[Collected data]

----------------

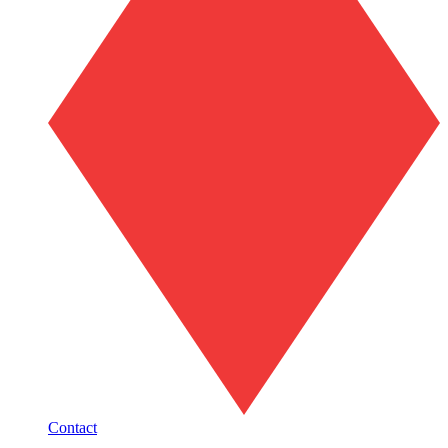
Contact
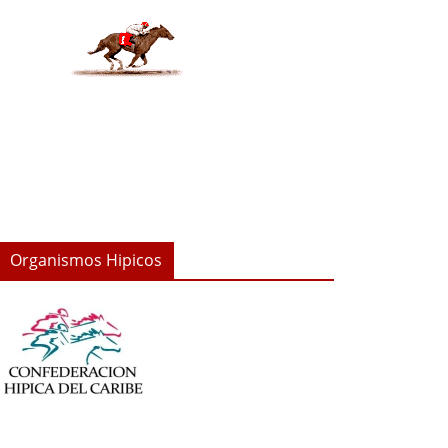
Organismos Hipicos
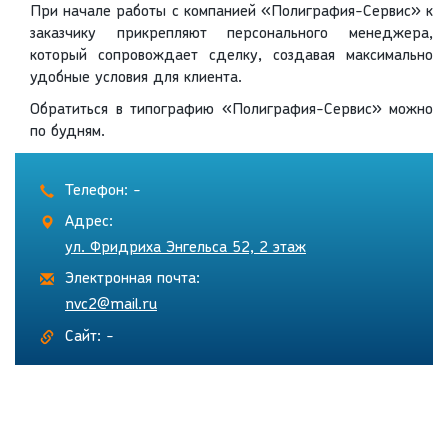
При начале работы с компанией «Полиграфия-Сервис» к
заказчику прикрепляют персонального менеджера,
который сопровождает сделку, создавая максимально
удобные условия для клиента.
Обратиться в типографию «Полиграфия-Сервис» можно
по будням.
Телефон: -
Адрес:
ул. Фридриха Энгельса 52, 2 этаж
Электронная почта:
nvc2@mail.ru
Сайт: -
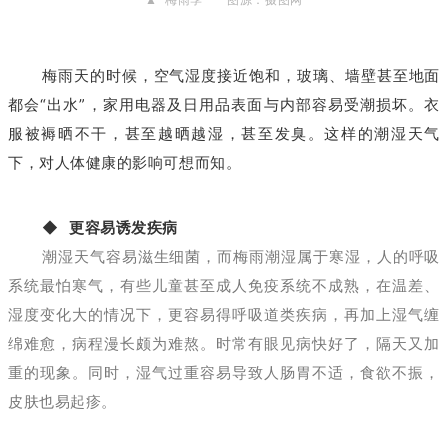
梅雨天的时候，空气湿度接近饱和，玻璃、墙壁甚至地面
都会“出水”，家用电器及日用品表面与内部容易受潮损坏。衣
服被褥晒不干，甚至越晒越湿，甚至发臭。这样的潮湿天气
下，对人体健康的影响可想而知。
◆ 更容易诱发疾病
潮湿天气容易滋生细菌，而梅雨潮湿属于寒湿，人的呼吸
系统最怕寒气，有些儿童甚至成人免疫系统不成熟，在温差、
湿度变化大的情况下，更容易得呼吸道类疾病，再加上湿气缠
绵难愈，病程漫长颇为难熬。时常有眼见病快好了，隔天又加
重的现象。同时，湿气过重容易导致人肠胃不适，食欲不振，
皮肤也易起疹。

----------------

→ **Problem requirements**:
Update all the material above by replacing "Полиграфия-Сервис" with "Типография-Центр" wherever it occurs, leaving every other line unchanged. Omit the pictures from your answer.

→ **Response to this exercise**:
Contact
Organismos Hipicos
При начале работы с компанией «Типография-Центр» к
заказчику прикрепляют персонального менеджера,
который сопровождает сделку, создавая максимально
удобные условия для клиента.
Обратиться в типографию «Типография-Центр» можно
по будням.
Телефон: -
Адрес:
ул. Фридриха Энгельса 52, 2 этаж
Электронная почта:
nvc2@mail.ru
Сайт: -
梅雨天的时候，空气湿度接近饱和，玻璃、墙壁甚至地面
都会“出水”，家用电器及日用品表面与内部容易受潮损坏。衣
服被褥晒不干，甚至越晒越湿，甚至发臭。这样的潮湿天气
下，对人体健康的影响可想而知。
◆ 更容易诱发疾病
潮湿天气容易滋生细菌，而梅雨潮湿属于寒湿，人的呼吸
系统最怕寒气，有些儿童甚至成人免疫系统不成熟，在温差、
湿度变化大的情况下，更容易得呼吸道类疾病，再加上湿气缠
绵难愈，病程漫长颇为难熬。时常有眼见病快好了，隔天又加
重的现象。同时，湿气过重容易导致人肠胃不适，食欲不振，
皮肤也易起疹。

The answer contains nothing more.